▸ **Lesetext**
Die DIE AG stellte unserer Fraktion die Pläne für das 100.000 Quadratmeter große Areal mit dem Peter-Behrens-Turm an der Ostendstraße in Oberschöneweide vor. Die Kritik des Bauamtes, dass die geplante Bebauung zu "massiv" sei, konnte die Fraktion bei der Begehung nicht nachvollziehen. Im Gegenteil: Das als reines Gewerbegebiet deklarierte ehemalige Samsung-Gelände soll in Teilen denkmalgerecht saniert und mit Sichtachsen, Freiflächen und einer öffentlichen Uferstraße ausgestattet werden.

▸ **Aufgaben**
**a)** Erläutern Sie in ein bis drei Sätzen, weshalb die Fraktion laut dem Lesetext die Kritik des Bauamtes, die geplante Bebauung sei zu „massiv“, nicht nachvollziehen konnte.
**b)** Geben Sie den Abschnitt des Lesetexts wörtlich wieder, der mit „Die DIE AG stellte“ beginnt und sich bis „Uferstraße ausgestattet werden.“ erstreckt.

▸ **Bereitgestelltes Material**
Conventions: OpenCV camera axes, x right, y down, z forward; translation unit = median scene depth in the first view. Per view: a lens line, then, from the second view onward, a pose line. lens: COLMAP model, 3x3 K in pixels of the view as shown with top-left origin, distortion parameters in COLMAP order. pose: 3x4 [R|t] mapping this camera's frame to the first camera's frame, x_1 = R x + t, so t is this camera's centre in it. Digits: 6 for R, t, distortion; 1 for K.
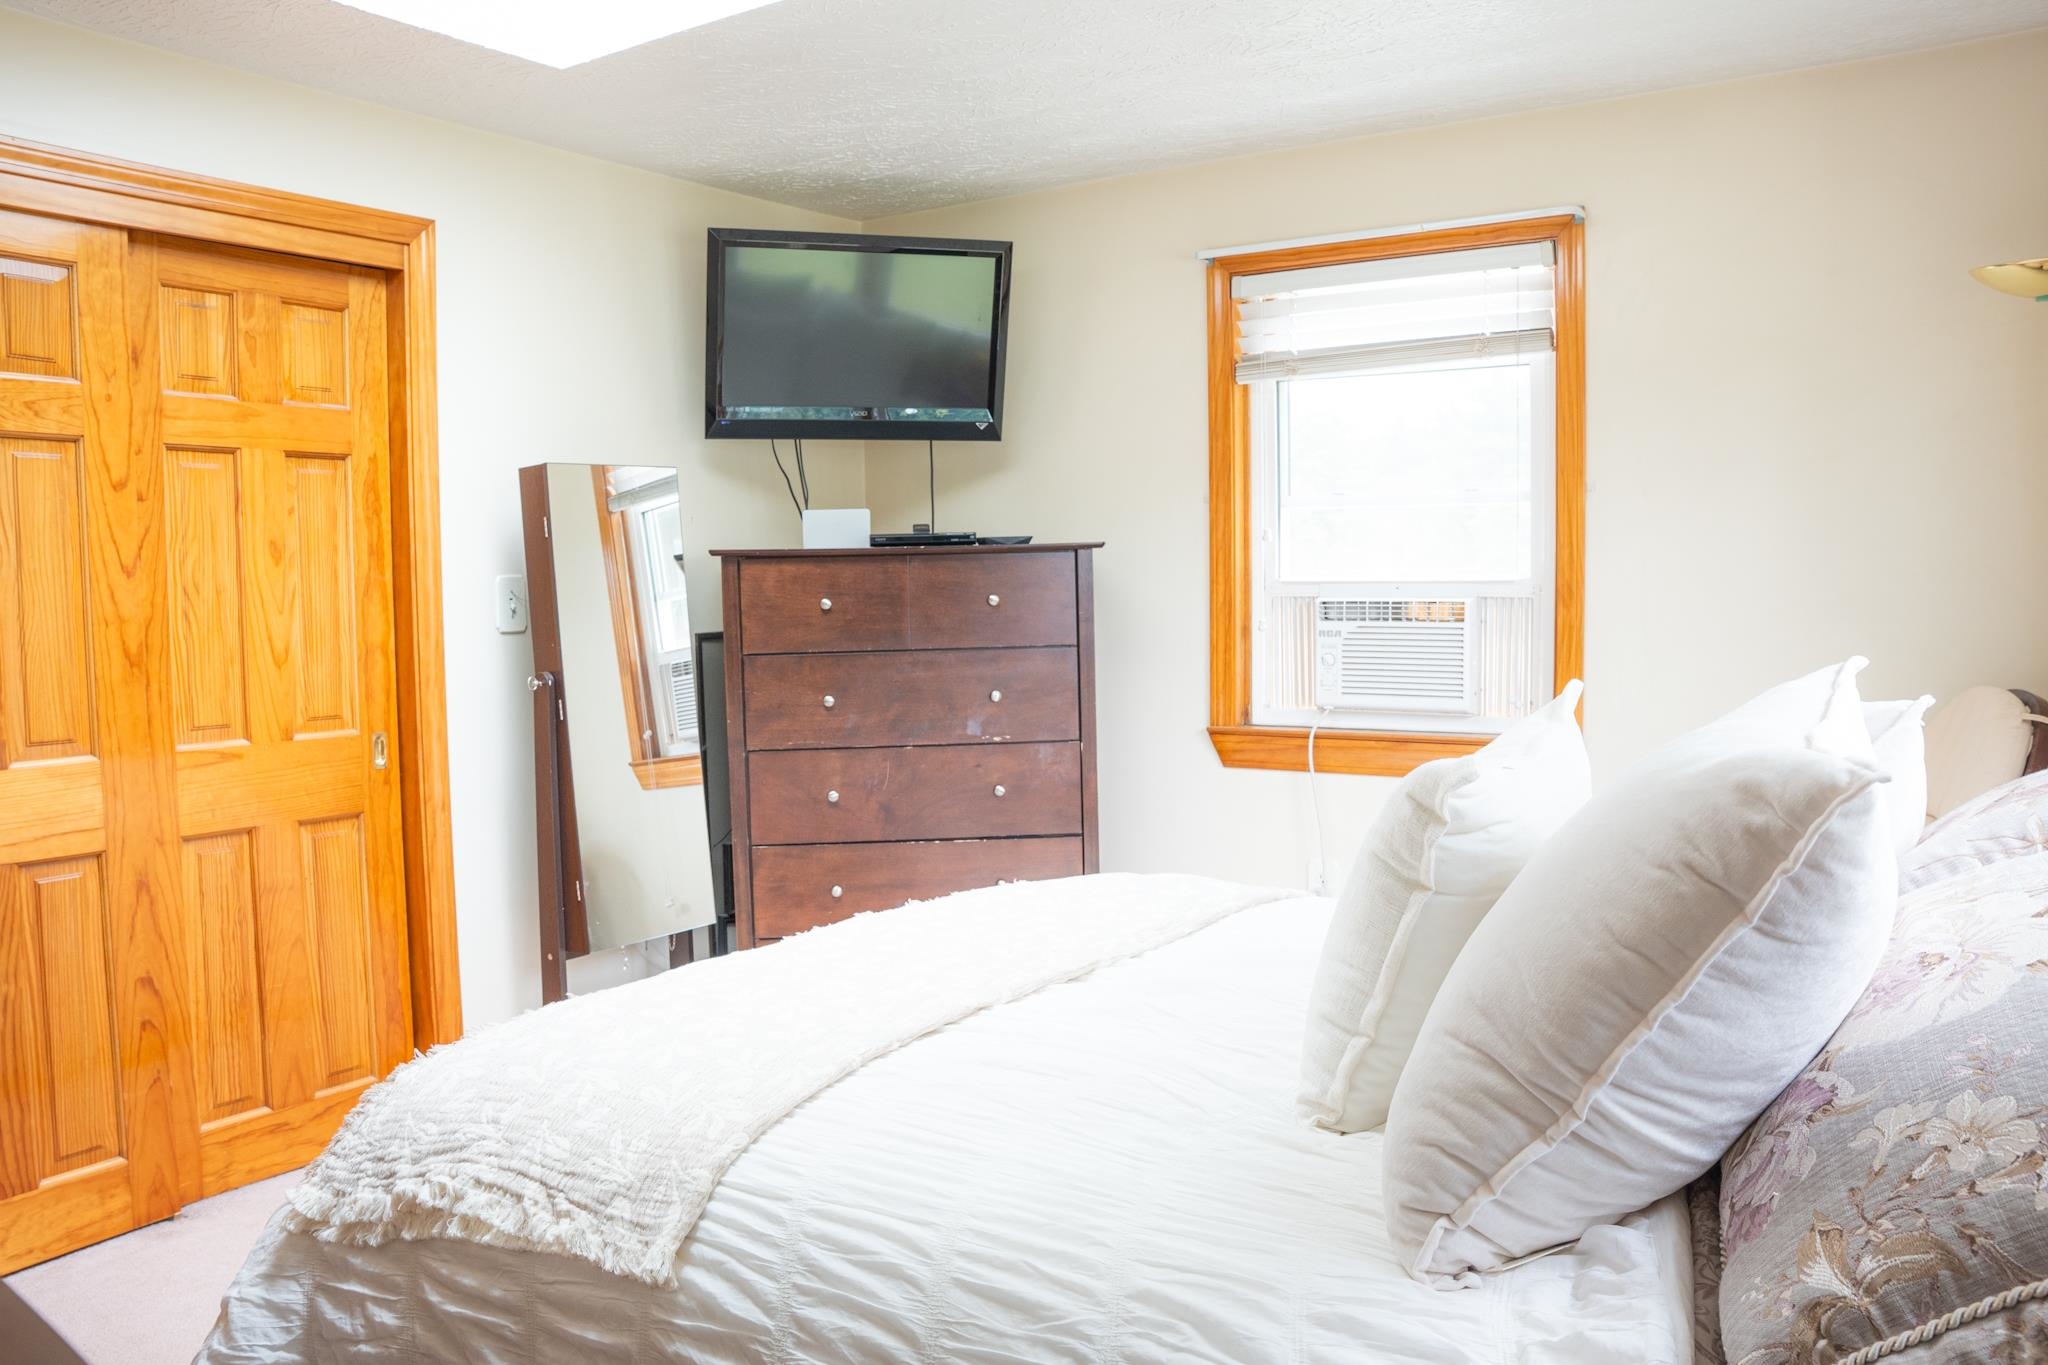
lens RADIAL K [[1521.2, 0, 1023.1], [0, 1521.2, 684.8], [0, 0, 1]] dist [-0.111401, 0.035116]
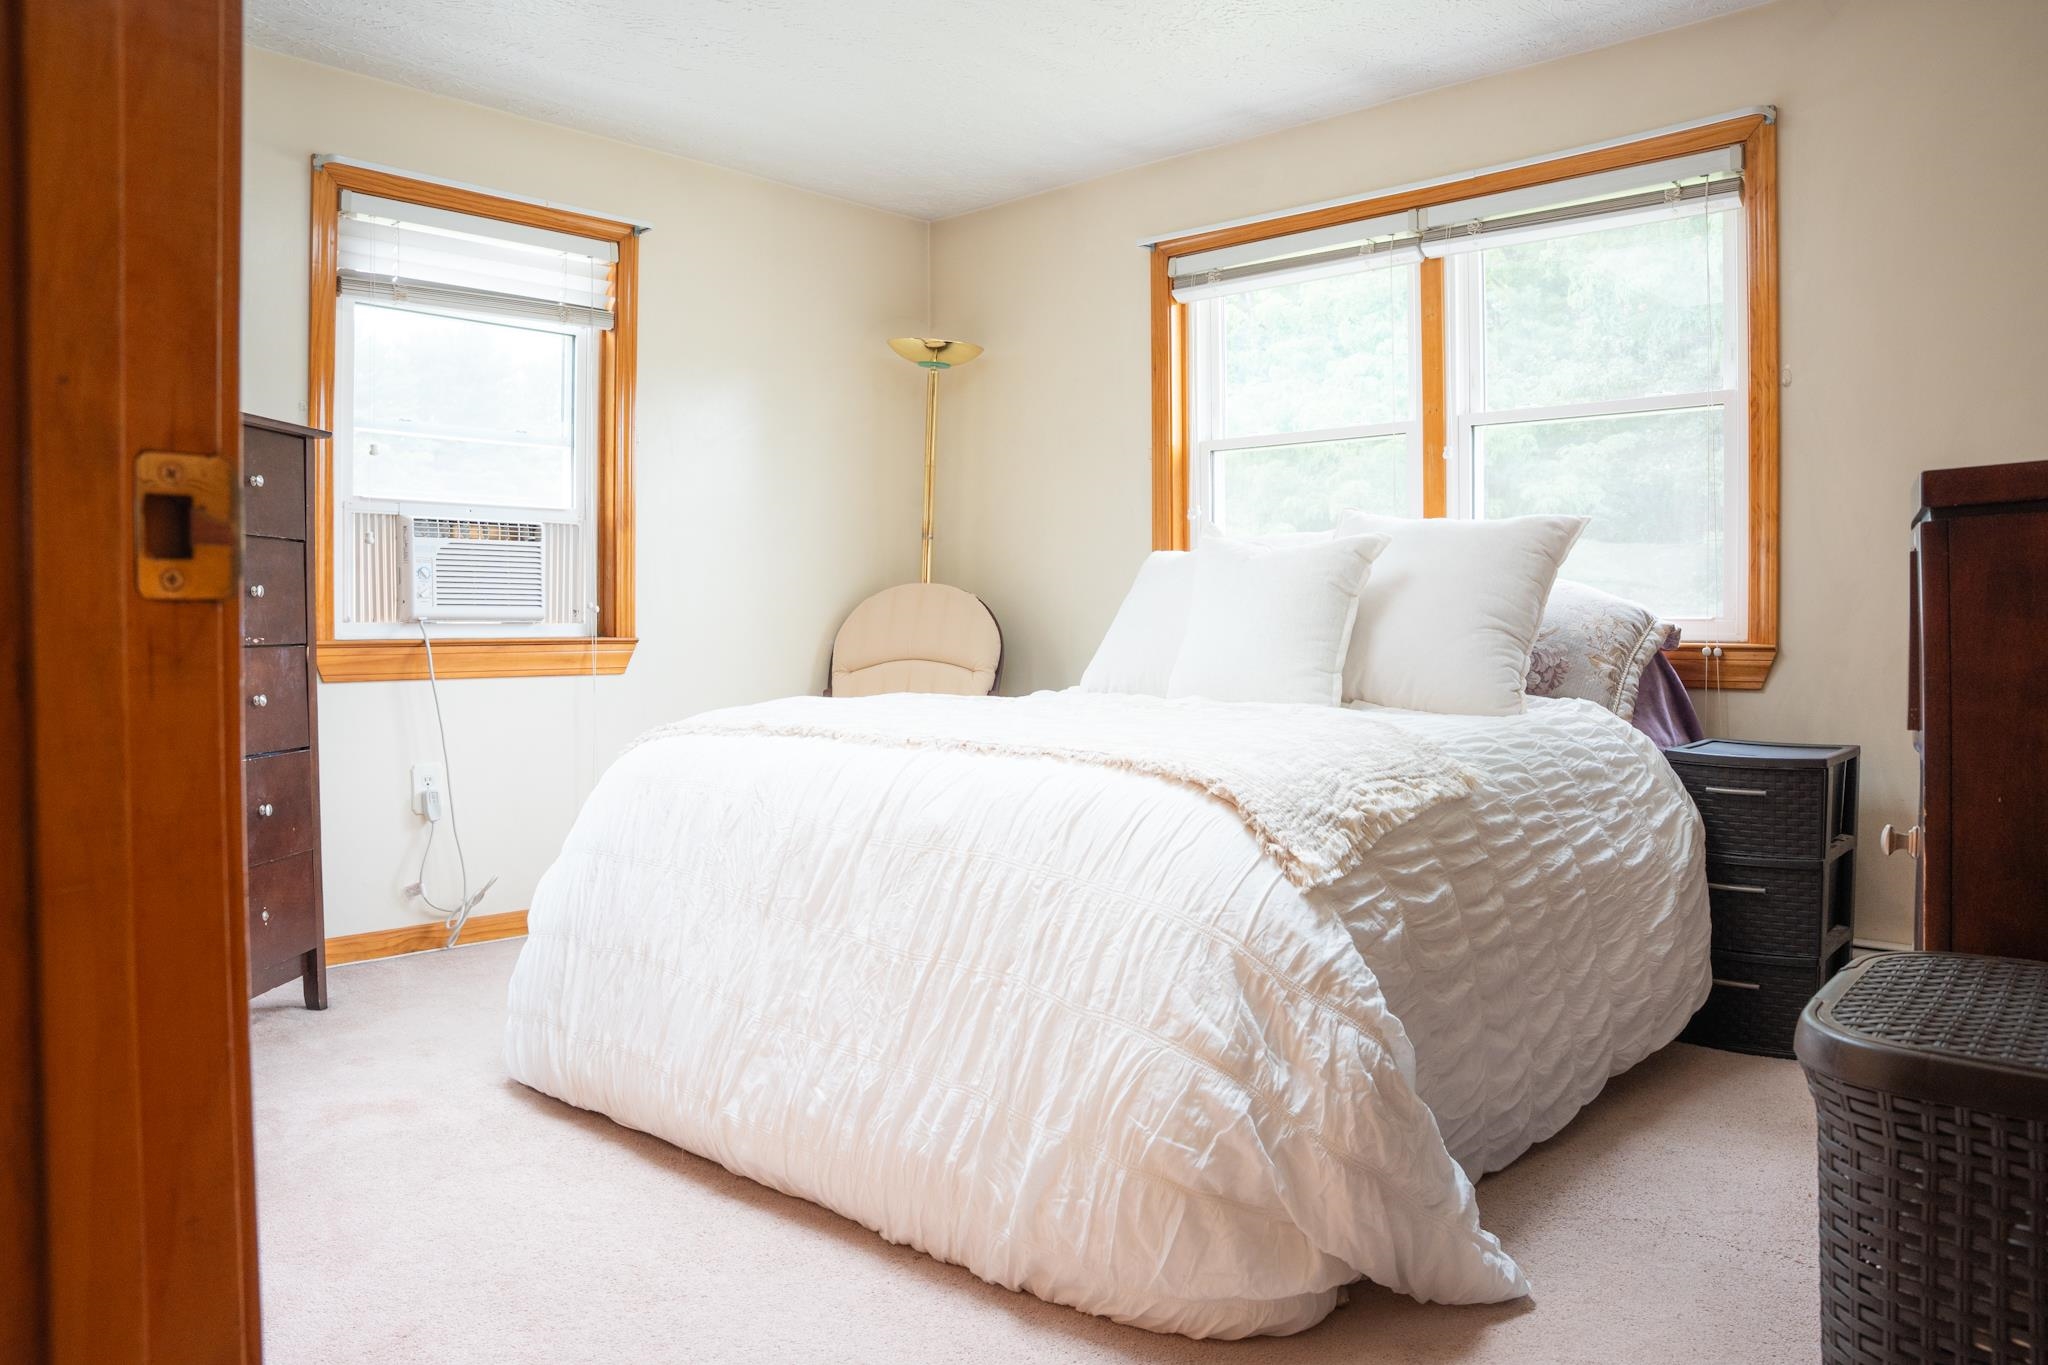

▸ **Schriftliche Antworten**
**a)** Nach den Plänen soll das ehemalige Samsung-Gelände in Teilen denkmalgerecht saniert werden. Zudem soll es Sichtachsen, Freiflächen und eine öffentliche Uferstraße erhalten. Deshalb sah die Fraktion bei der Begehung keine zu massive Bebauung.

**b)**
Die DIE AG stellte unserer Fraktion die Pläne für das 100.000 Quadratmeter große Areal mit dem Peter-Behrens-Turm an der Ostendstraße in Oberschöneweide vor. Die Kritik des Bauamtes, dass die geplante Bebauung zu "massiv" sei, konnte die Fraktion bei der Begehung nicht nachvollziehen. Im Gegenteil: Das als reines Gewerbegebiet deklarierte ehemalige Samsung-Gelände soll in Teilen denkmalgerecht saniert und mit Sichtachsen, Freiflächen und einer öffentlichen Uferstraße ausgestattet werden.